Exercise:
Answer these from the EXAM package page:
(a) What does the abbreviation EXAM stand for?
(b) Which function in the package computes the treatment probabilities?
(c) Which estimator, from which package, do the treatment effect estimation functions use?

Page extract:

About

RCTs and Welfare

RCTs (randomized control trials) determine the fate of numerous people, giving rise to a long-standing ethical dilemma: “How can a physician committed to doing what he thinks is best for each patient tell a woman with breast cancer that he is choosing her treatment by something like a coin toss? How can he give up the option to make changes in treatment according to the patient’s responses?” (“Patients’ Preferences in RCTs” by physician Marcia Angell.) [1] proposes a potential solution in the form of an experimental design dubbed Experiment-as-Market, or EXAM for short. This experimental design has been proven to improve subjects’ welfare while producing similar experimental information as a standard RCT. Please refer to [1] for a detailed exposition of the design.

EXAM Pipeline

The exam package is an implementation of the experimental design framework discussed above. Specifically, the user is expected to supply subject WTP (willingness-to-pay for each treatment) and predicted treatment effects,

The package serves every step of a randomized experiment framework:

  • Computing treatment probabilities: The key insight of EXAM is in modeling treatment assignment as a market in which subjects are priced according to their preference for treatment (WTP) and predicted treatment outcomes. The treatment probabilities that clear such a market are welfare-optimal and Pareto efficient. The package’s compute_probs function computes these probabilities.

  • Treatment assignment: This package provides a simple assignment function which randomly assigns subjects to treatments given the treatment probabilities computed above.

  • Treatment effect estimation: This package provides functions to estimate causal treatment effects following treatment that make use of the OLS estimator from the statsmodels package.

The package offers both an API and a command line interface for the EXAM pipeline. Please refer to Quickstart for short examples of each.

Data:
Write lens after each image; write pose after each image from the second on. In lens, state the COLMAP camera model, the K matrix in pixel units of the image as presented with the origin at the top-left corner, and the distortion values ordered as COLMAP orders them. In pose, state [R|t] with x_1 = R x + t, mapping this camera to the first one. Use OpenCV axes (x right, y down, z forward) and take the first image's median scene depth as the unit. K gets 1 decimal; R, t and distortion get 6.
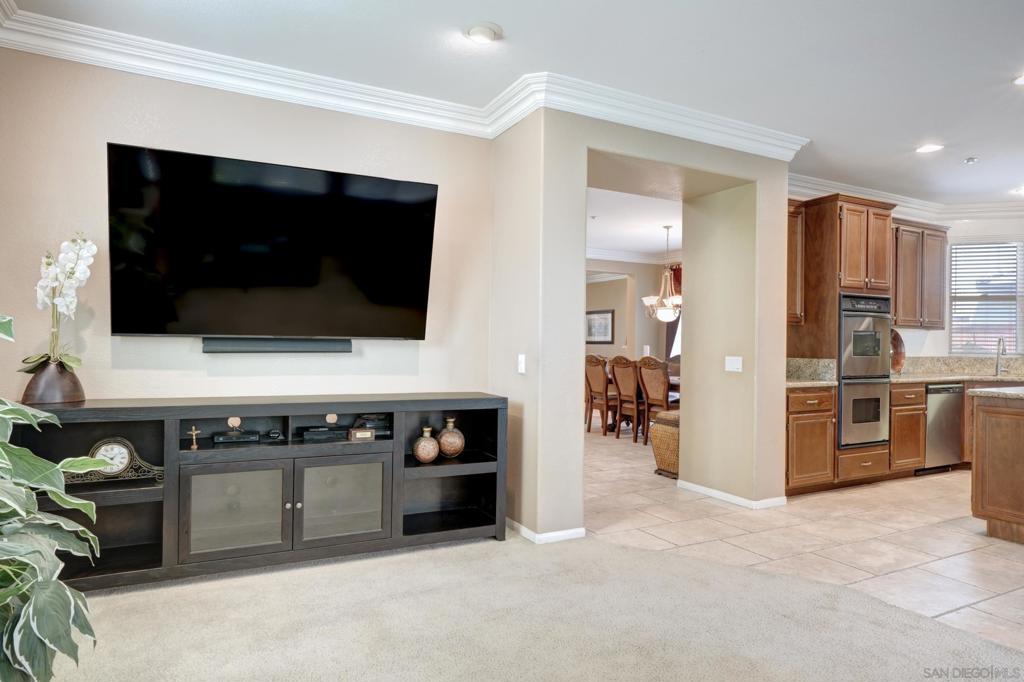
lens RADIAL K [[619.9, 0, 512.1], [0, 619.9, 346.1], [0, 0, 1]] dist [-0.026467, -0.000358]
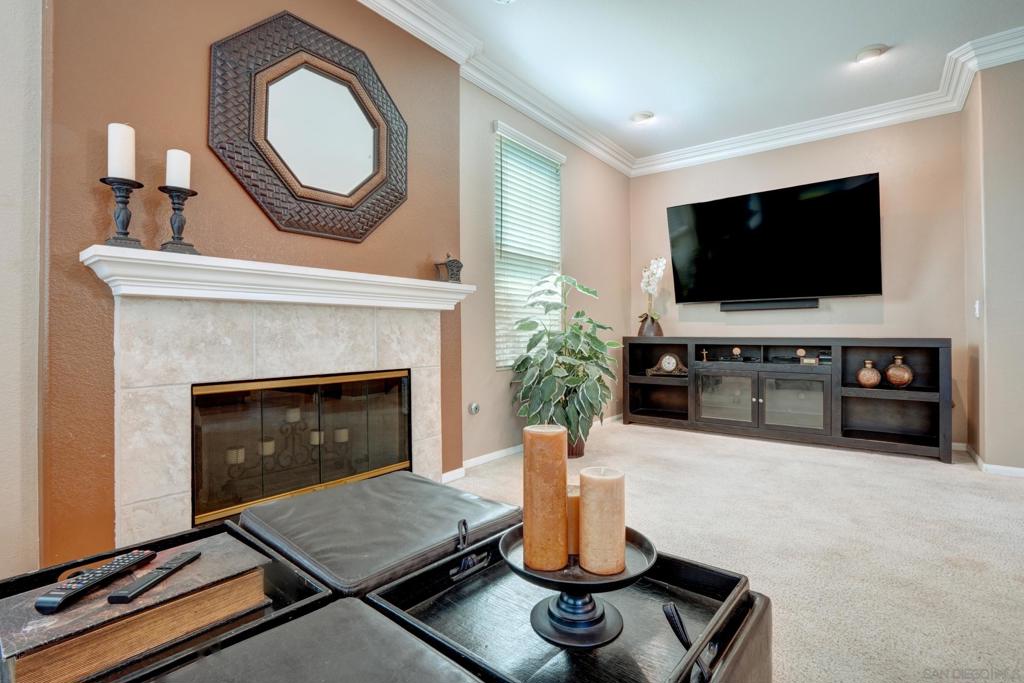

Output for this task:
(a) Experiment-as-Market
(b) compute_probs
(c) The OLS estimator from the statsmodels package